Stored records
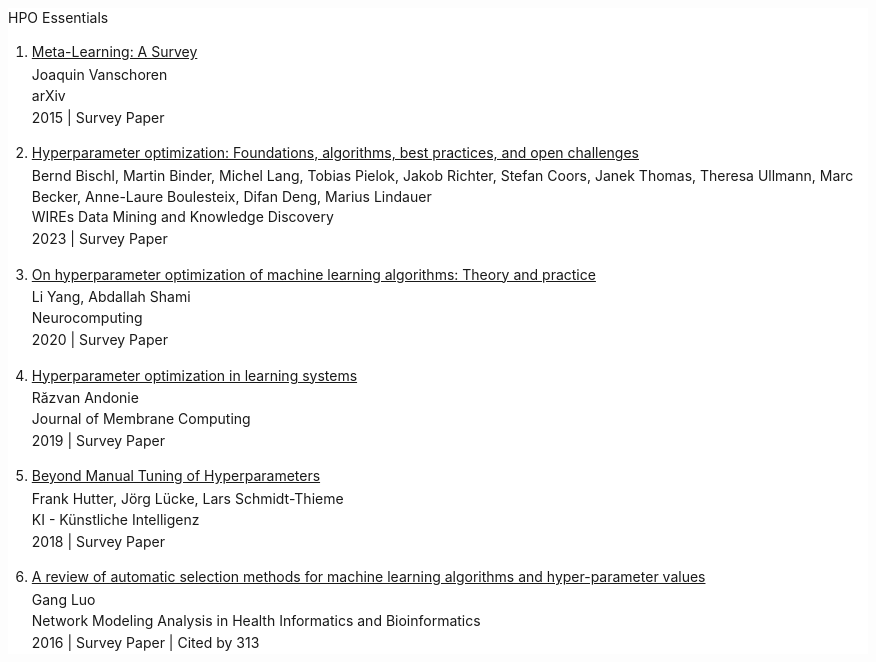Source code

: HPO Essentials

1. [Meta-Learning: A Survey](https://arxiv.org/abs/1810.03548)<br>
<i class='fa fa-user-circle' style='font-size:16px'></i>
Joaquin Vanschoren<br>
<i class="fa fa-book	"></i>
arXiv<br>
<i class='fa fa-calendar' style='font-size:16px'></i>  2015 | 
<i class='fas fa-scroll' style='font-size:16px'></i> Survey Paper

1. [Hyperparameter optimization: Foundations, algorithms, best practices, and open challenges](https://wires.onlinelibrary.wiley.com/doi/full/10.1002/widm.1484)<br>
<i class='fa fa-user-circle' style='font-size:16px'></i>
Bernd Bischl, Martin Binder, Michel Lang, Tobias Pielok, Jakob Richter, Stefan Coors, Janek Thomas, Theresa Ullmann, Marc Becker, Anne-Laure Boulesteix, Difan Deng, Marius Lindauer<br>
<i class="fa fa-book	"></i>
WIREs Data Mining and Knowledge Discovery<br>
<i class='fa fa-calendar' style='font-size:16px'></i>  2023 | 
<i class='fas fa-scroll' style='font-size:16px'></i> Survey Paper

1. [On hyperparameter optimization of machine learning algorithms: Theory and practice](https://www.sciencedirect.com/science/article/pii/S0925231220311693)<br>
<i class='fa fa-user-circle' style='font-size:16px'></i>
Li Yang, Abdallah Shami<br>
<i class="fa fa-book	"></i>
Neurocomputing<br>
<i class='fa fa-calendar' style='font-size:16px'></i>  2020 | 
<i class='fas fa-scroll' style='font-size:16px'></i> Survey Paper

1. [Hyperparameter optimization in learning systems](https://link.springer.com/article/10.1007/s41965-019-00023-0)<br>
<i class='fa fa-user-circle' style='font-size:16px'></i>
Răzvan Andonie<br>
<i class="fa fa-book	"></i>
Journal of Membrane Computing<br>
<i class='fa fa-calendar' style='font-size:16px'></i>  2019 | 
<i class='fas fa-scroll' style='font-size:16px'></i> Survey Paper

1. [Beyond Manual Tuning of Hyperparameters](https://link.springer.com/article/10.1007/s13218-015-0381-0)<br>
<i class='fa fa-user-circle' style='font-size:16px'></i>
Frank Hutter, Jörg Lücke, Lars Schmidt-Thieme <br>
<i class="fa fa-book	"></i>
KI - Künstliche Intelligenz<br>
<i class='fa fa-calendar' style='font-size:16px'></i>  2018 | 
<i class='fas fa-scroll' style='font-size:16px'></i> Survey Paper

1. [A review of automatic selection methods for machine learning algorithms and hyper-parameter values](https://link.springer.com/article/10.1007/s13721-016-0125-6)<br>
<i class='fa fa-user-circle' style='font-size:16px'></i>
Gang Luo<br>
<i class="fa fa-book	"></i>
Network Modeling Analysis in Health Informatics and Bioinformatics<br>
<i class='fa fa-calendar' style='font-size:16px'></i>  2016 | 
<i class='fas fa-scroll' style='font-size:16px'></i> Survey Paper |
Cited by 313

DIRECTIONS FOR THIS TASK. Your reply should contain only the number of lines in the entries above with the word "calendar".

ANSWER AREA. 6